Format every line of the data below as a Markdown table with the columns Row and Record line. Skip blank lines and number the rows in order.

** START Data supplied **

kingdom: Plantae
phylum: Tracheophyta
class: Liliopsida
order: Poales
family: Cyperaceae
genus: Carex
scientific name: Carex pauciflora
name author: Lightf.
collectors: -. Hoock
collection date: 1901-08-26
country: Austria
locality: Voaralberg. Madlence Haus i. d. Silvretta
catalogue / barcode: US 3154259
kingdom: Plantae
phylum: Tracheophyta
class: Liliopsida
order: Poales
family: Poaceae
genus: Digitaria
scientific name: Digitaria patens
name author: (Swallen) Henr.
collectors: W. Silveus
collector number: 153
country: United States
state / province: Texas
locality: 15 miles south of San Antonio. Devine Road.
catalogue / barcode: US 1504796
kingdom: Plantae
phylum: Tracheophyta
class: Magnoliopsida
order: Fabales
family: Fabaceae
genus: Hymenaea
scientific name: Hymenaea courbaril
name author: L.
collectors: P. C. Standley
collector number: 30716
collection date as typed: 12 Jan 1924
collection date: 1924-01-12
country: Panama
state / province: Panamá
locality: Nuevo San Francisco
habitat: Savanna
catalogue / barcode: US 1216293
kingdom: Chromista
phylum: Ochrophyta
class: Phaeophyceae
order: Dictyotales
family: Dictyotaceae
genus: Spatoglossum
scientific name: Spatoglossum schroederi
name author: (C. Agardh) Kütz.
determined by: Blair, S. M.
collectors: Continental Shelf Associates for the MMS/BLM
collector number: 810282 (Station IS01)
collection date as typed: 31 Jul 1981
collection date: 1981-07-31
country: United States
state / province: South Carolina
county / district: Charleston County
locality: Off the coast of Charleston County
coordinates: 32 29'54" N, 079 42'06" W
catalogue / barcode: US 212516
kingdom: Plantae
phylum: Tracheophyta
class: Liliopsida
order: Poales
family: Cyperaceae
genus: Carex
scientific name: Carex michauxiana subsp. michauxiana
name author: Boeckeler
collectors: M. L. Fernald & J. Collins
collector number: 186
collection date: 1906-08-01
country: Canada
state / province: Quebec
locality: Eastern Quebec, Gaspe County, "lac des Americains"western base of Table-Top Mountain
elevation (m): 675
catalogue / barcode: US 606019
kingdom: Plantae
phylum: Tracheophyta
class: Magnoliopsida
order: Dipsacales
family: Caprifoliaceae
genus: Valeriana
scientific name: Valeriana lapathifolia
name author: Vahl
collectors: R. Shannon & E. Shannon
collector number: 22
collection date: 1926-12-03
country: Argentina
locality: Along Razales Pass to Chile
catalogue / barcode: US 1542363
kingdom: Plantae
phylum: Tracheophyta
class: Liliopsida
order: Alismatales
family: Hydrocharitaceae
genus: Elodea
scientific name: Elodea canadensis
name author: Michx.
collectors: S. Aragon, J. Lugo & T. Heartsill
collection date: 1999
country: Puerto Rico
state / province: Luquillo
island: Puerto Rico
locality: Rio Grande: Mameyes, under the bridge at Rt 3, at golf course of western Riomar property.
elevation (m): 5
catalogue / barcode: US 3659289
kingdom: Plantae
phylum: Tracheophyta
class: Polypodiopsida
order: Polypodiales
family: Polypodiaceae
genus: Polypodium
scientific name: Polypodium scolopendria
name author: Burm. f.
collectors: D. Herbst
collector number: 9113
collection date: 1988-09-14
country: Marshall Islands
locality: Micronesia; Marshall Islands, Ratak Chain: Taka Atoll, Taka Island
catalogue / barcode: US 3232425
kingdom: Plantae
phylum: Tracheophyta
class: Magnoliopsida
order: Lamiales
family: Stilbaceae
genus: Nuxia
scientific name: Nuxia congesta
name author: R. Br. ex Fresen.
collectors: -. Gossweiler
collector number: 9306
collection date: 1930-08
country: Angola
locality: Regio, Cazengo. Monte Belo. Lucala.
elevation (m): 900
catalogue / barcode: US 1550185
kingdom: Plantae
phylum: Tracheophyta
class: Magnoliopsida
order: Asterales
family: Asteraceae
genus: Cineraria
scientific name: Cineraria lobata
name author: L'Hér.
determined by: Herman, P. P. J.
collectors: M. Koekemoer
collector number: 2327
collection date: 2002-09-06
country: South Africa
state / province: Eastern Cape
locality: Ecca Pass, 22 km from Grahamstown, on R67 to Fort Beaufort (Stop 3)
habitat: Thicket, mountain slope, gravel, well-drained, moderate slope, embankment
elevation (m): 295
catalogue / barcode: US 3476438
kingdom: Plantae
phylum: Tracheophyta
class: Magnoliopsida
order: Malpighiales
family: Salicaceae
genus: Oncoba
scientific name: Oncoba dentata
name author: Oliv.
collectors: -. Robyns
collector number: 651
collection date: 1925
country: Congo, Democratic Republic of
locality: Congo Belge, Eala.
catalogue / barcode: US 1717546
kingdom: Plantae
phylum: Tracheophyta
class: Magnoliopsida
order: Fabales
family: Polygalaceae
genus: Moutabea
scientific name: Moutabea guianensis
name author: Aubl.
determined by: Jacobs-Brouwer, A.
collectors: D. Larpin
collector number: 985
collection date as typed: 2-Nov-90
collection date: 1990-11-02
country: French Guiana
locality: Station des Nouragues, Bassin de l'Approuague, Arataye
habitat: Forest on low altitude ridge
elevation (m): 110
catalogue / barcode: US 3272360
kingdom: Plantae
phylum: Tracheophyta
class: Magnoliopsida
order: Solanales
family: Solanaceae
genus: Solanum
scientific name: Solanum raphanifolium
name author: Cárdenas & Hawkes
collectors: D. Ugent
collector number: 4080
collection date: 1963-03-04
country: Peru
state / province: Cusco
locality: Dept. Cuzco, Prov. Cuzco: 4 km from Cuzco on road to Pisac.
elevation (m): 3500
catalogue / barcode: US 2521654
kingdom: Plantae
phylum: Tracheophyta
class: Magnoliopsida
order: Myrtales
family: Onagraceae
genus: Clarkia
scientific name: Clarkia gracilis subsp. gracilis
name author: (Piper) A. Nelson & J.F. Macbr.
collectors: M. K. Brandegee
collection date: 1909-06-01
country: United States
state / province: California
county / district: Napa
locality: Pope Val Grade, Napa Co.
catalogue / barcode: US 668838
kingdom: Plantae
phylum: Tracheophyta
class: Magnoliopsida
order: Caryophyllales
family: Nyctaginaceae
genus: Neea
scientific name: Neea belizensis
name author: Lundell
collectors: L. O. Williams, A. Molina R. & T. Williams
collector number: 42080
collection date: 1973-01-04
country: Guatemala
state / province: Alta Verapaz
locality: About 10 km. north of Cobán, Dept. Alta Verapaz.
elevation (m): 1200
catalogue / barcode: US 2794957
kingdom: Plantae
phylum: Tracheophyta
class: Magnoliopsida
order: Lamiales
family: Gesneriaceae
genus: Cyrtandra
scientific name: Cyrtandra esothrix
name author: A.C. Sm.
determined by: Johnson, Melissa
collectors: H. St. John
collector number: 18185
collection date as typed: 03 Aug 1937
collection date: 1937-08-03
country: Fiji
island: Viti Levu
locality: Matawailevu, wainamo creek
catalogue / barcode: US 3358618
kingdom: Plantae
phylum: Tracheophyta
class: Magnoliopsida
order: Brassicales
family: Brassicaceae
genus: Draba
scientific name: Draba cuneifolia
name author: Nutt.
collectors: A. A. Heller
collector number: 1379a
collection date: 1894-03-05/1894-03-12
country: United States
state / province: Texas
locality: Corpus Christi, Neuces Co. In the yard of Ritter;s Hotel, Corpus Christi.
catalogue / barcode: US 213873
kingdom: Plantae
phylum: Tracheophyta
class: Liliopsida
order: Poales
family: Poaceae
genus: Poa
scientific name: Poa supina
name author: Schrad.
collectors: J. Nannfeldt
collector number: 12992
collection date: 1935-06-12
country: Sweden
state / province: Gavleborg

** END Data supplied **

Written solution
| Row | Record line |
|---|---|
| 1 | kingdom: Plantae |
| 2 | phylum: Tracheophyta |
| 3 | class: Liliopsida |
| 4 | order: Poales |
| 5 | family: Cyperaceae |
| 6 | genus: Carex |
| 7 | scientific name: Carex pauciflora |
| 8 | name author: Lightf. |
| 9 | collectors: -. Hoock |
| 10 | collection date: 1901-08-26 |
| 11 | country: Austria |
| 12 | locality: Voaralberg. Madlence Haus i. d. Silvretta |
| 13 | catalogue / barcode: US 3154259 |
| 14 | kingdom: Plantae |
| 15 | phylum: Tracheophyta |
| 16 | class: Liliopsida |
| 17 | order: Poales |
| 18 | family: Poaceae |
| 19 | genus: Digitaria |
| 20 | scientific name: Digitaria patens |
| 21 | name author: (Swallen) Henr. |
| 22 | collectors: W. Silveus |
| 23 | collector number: 153 |
| 24 | country: United States |
| 25 | state / province: Texas |
| 26 | locality: 15 miles south of San Antonio. Devine Road. |
| 27 | catalogue / barcode: US 1504796 |
| 28 | kingdom: Plantae |
| 29 | phylum: Tracheophyta |
| 30 | class: Magnoliopsida |
| 31 | order: Fabales |
| 32 | family: Fabaceae |
| 33 | genus: Hymenaea |
| 34 | scientific name: Hymenaea courbaril |
| 35 | name author: L. |
| 36 | collectors: P. C. Standley |
| 37 | collector number: 30716 |
| 38 | collection date as typed: 12 Jan 1924 |
| 39 | collection date: 1924-01-12 |
| 40 | country: Panama |
| 41 | state / province: Panamá |
| 42 | locality: Nuevo San Francisco |
| 43 | habitat: Savanna |
| 44 | catalogue / barcode: US 1216293 |
| 45 | kingdom: Chromista |
| 46 | phylum: Ochrophyta |
| 47 | class: Phaeophyceae |
| 48 | order: Dictyotales |
| 49 | family: Dictyotaceae |
| 50 | genus: Spatoglossum |
| 51 | scientific name: Spatoglossum schroederi |
| 52 | name author: (C. Agardh) Kütz. |
| 53 | determined by: Blair, S. M. |
| 54 | collectors: Continental Shelf Associates for the MMS/BLM |
| 55 | collector number: 810282 (Station IS01) |
| 56 | collection date as typed: 31 Jul 1981 |
| 57 | collection date: 1981-07-31 |
| 58 | country: United States |
| 59 | state / province: South Carolina |
| 60 | county / district: Charleston County |
| 61 | locality: Off the coast of Charleston County |
| 62 | coordinates: 32 29'54" N, 079 42'06" W |
| 63 | catalogue / barcode: US 212516 |
| 64 | kingdom: Plantae |
| 65 | phylum: Tracheophyta |
| 66 | class: Liliopsida |
| 67 | order: Poales |
| 68 | family: Cyperaceae |
| 69 | genus: Carex |
| 70 | scientific name: Carex michauxiana subsp. michauxiana |
| 71 | name author: Boeckeler |
| 72 | collectors: M. L. Fernald & J. Collins |
| 73 | collector number: 186 |
| 74 | collection date: 1906-08-01 |
| 75 | country: Canada |
| 76 | state / province: Quebec |
| 77 | locality: Eastern Quebec, Gaspe County, "lac des Americains"western base of Table-Top Mountain |
| 78 | elevation (m): 675 |
| 79 | catalogue / barcode: US 606019 |
| 80 | kingdom: Plantae |
| 81 | phylum: Tracheophyta |
| 82 | class: Magnoliopsida |
| 83 | order: Dipsacales |
| 84 | family: Caprifoliaceae |
| 85 | genus: Valeriana |
| 86 | scientific name: Valeriana lapathifolia |
| 87 | name author: Vahl |
| 88 | collectors: R. Shannon & E. Shannon |
| 89 | collector number: 22 |
| 90 | collection date: 1926-12-03 |
| 91 | country: Argentina |
| 92 | locality: Along Razales Pass to Chile |
| 93 | catalogue / barcode: US 1542363 |
| 94 | kingdom: Plantae |
| 95 | phylum: Tracheophyta |
| 96 | class: Liliopsida |
| 97 | order: Alismatales |
| 98 | family: Hydrocharitaceae |
| 99 | genus: Elodea |
| 100 | scientific name: Elodea canadensis |
| 101 | name author: Michx. |
| 102 | collectors: S. Aragon, J. Lugo & T. Heartsill |
| 103 | collection date: 1999 |
| 104 | country: Puerto Rico |
| 105 | state / province: Luquillo |
| 106 | island: Puerto Rico |
| 107 | locality: Rio Grande: Mameyes, under the bridge at Rt 3, at golf course of western Riomar property. |
| 108 | elevation (m): 5 |
| 109 | catalogue / barcode: US 3659289 |
| 110 | kingdom: Plantae |
| 111 | phylum: Tracheophyta |
| 112 | class: Polypodiopsida |
| 113 | order: Polypodiales |
| 114 | family: Polypodiaceae |
| 115 | genus: Polypodium |
| 116 | scientific name: Polypodium scolopendria |
| 117 | name author: Burm. f. |
| 118 | collectors: D. Herbst |
| 119 | collector number: 9113 |
| 120 | collection date: 1988-09-14 |
| 121 | country: Marshall Islands |
| 122 | locality: Micronesia; Marshall Islands, Ratak Chain: Taka Atoll, Taka Island |
| 123 | catalogue / barcode: US 3232425 |
| 124 | kingdom: Plantae |
| 125 | phylum: Tracheophyta |
| 126 | class: Magnoliopsida |
| 127 | order: Lamiales |
| 128 | family: Stilbaceae |
| 129 | genus: Nuxia |
| 130 | scientific name: Nuxia congesta |
| 131 | name author: R. Br. ex Fresen. |
| 132 | collectors: -. Gossweiler |
| 133 | collector number: 9306 |
| 134 | collection date: 1930-08 |
| 135 | country: Angola |
| 136 | locality: Regio, Cazengo. Monte Belo. Lucala. |
| 137 | elevation (m): 900 |
| 138 | catalogue / barcode: US 1550185 |
| 139 | kingdom: Plantae |
| 140 | phylum: Tracheophyta |
| 141 | class: Magnoliopsida |
| 142 | order: Asterales |
| 143 | family: Asteraceae |
| 144 | genus: Cineraria |
| 145 | scientific name: Cineraria lobata |
| 146 | name author: L'Hér. |
| 147 | determined by: Herman, P. P. J. |
| 148 | collectors: M. Koekemoer |
| 149 | collector number: 2327 |
| 150 | collection date: 2002-09-06 |
| 151 | country: South Africa |
| 152 | state / province: Eastern Cape |
| 153 | locality: Ecca Pass, 22 km from Grahamstown, on R67 to Fort Beaufort (Stop 3) |
| 154 | habitat: Thicket, mountain slope, gravel, well-drained, moderate slope, embankment |
| 155 | elevation (m): 295 |
| 156 | catalogue / barcode: US 3476438 |
| 157 | kingdom: Plantae |
| 158 | phylum: Tracheophyta |
| 159 | class: Magnoliopsida |
| 160 | order: Malpighiales |
| 161 | family: Salicaceae |
| 162 | genus: Oncoba |
| 163 | scientific name: Oncoba dentata |
| 164 | name author: Oliv. |
| 165 | collectors: -. Robyns |
| 166 | collector number: 651 |
| 167 | collection date: 1925 |
| 168 | country: Congo, Democratic Republic of |
| 169 | locality: Congo Belge, Eala. |
| 170 | catalogue / barcode: US 1717546 |
| 171 | kingdom: Plantae |
| 172 | phylum: Tracheophyta |
| 173 | class: Magnoliopsida |
| 174 | order: Fabales |
| 175 | family: Polygalaceae |
| 176 | genus: Moutabea |
| 177 | scientific name: Moutabea guianensis |
| 178 | name author: Aubl. |
| 179 | determined by: Jacobs-Brouwer, A. |
| 180 | collectors: D. Larpin |
| 181 | collector number: 985 |
| 182 | collection date as typed: 2-Nov-90 |
| 183 | collection date: 1990-11-02 |
| 184 | country: French Guiana |
| 185 | locality: Station des Nouragues, Bassin de l'Approuague, Arataye |
| 186 | habitat: Forest on low altitude ridge |
| 187 | elevation (m): 110 |
| 188 | catalogue / barcode: US 3272360 |
| 189 | kingdom: Plantae |
| 190 | phylum: Tracheophyta |
| 191 | class: Magnoliopsida |
| 192 | order: Solanales |
| 193 | family: Solanaceae |
| 194 | genus: Solanum |
| 195 | scientific name: Solanum raphanifolium |
| 196 | name author: Cárdenas & Hawkes |
| 197 | collectors: D. Ugent |
| 198 | collector number: 4080 |
| 199 | collection date: 1963-03-04 |
| 200 | country: Peru |
| 201 | state / province: Cusco |
| 202 | locality: Dept. Cuzco, Prov. Cuzco: 4 km from Cuzco on road to Pisac. |
| 203 | elevation (m): 3500 |
| 204 | catalogue / barcode: US 2521654 |
| 205 | kingdom: Plantae |
| 206 | phylum: Tracheophyta |
| 207 | class: Magnoliopsida |
| 208 | order: Myrtales |
| 209 | family: Onagraceae |
| 210 | genus: Clarkia |
| 211 | scientific name: Clarkia gracilis subsp. gracilis |
| 212 | name author: (Piper) A. Nelson & J.F. Macbr. |
| 213 | collectors: M. K. Brandegee |
| 214 | collection date: 1909-06-01 |
| 215 | country: United States |
| 216 | state / province: California |
| 217 | county / district: Napa |
| 218 | locality: Pope Val Grade, Napa Co. |
| 219 | catalogue / barcode: US 668838 |
| 220 | kingdom: Plantae |
| 221 | phylum: Tracheophyta |
| 222 | class: Magnoliopsida |
| 223 | order: Caryophyllales |
| 224 | family: Nyctaginaceae |
| 225 | genus: Neea |
| 226 | scientific name: Neea belizensis |
| 227 | name author: Lundell |
| 228 | collectors: L. O. Williams, A. Molina R. & T. Williams |
| 229 | collector number: 42080 |
| 230 | collection date: 1973-01-04 |
| 231 | country: Guatemala |
| 232 | state / province: Alta Verapaz |
| 233 | locality: About 10 km. north of Cobán, Dept. Alta Verapaz. |
| 234 | elevation (m): 1200 |
| 235 | catalogue / barcode: US 2794957 |
| 236 | kingdom: Plantae |
| 237 | phylum: Tracheophyta |
| 238 | class: Magnoliopsida |
| 239 | order: Lamiales |
| 240 | family: Gesneriaceae |
| 241 | genus: Cyrtandra |
| 242 | scientific name: Cyrtandra esothrix |
| 243 | name author: A.C. Sm. |
| 244 | determined by: Johnson, Melissa |
| 245 | collectors: H. St. John |
| 246 | collector number: 18185 |
| 247 | collection date as typed: 03 Aug 1937 |
| 248 | collection date: 1937-08-03 |
| 249 | country: Fiji |
| 250 | island: Viti Levu |
| 251 | locality: Matawailevu, wainamo creek |
| 252 | catalogue / barcode: US 3358618 |
| 253 | kingdom: Plantae |
| 254 | phylum: Tracheophyta |
| 255 | class: Magnoliopsida |
| 256 | order: Brassicales |
| 257 | family: Brassicaceae |
| 258 | genus: Draba |
| 259 | scientific name: Draba cuneifolia |
| 260 | name author: Nutt. |
| 261 | collectors: A. A. Heller |
| 262 | collector number: 1379a |
| 263 | collection date: 1894-03-05/1894-03-12 |
| 264 | country: United States |
| 265 | state / province: Texas |
| 266 | locality: Corpus Christi, Neuces Co. In the yard of Ritter;s Hotel, Corpus Christi. |
| 267 | catalogue / barcode: US 213873 |
| 268 | kingdom: Plantae |
| 269 | phylum: Tracheophyta |
| 270 | class: Liliopsida |
| 271 | order: Poales |
| 272 | family: Poaceae |
| 273 | genus: Poa |
| 274 | scientific name: Poa supina |
| 275 | name author: Schrad. |
| 276 | collectors: J. Nannfeldt |
| 277 | collector number: 12992 |
| 278 | collection date: 1935-06-12 |
| 279 | country: Sweden |
| 280 | state / province: Gavleborg |